SUPPLIED DATA:
• • • •
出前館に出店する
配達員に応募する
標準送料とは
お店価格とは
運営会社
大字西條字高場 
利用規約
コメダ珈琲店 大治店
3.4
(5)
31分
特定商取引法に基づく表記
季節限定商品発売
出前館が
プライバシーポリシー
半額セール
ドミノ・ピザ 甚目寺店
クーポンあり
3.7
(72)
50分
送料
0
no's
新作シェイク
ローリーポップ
• • • •
Copy out the material, keeping every line exactly as it is.

YOUR SOLUTION:
出前館に出店する
配達員に応募する
標準送料とは
お店価格とは
運営会社
大字西條字高場 
利用規約
コメダ珈琲店 大治店
3.4
(5)
31分
特定商取引法に基づく表記
季節限定商品発売
出前館が
プライバシーポリシー
半額セール
ドミノ・ピザ 甚目寺店
クーポンあり
3.7
(72)
50分
送料
0
no's
新作シェイク
ローリーポップ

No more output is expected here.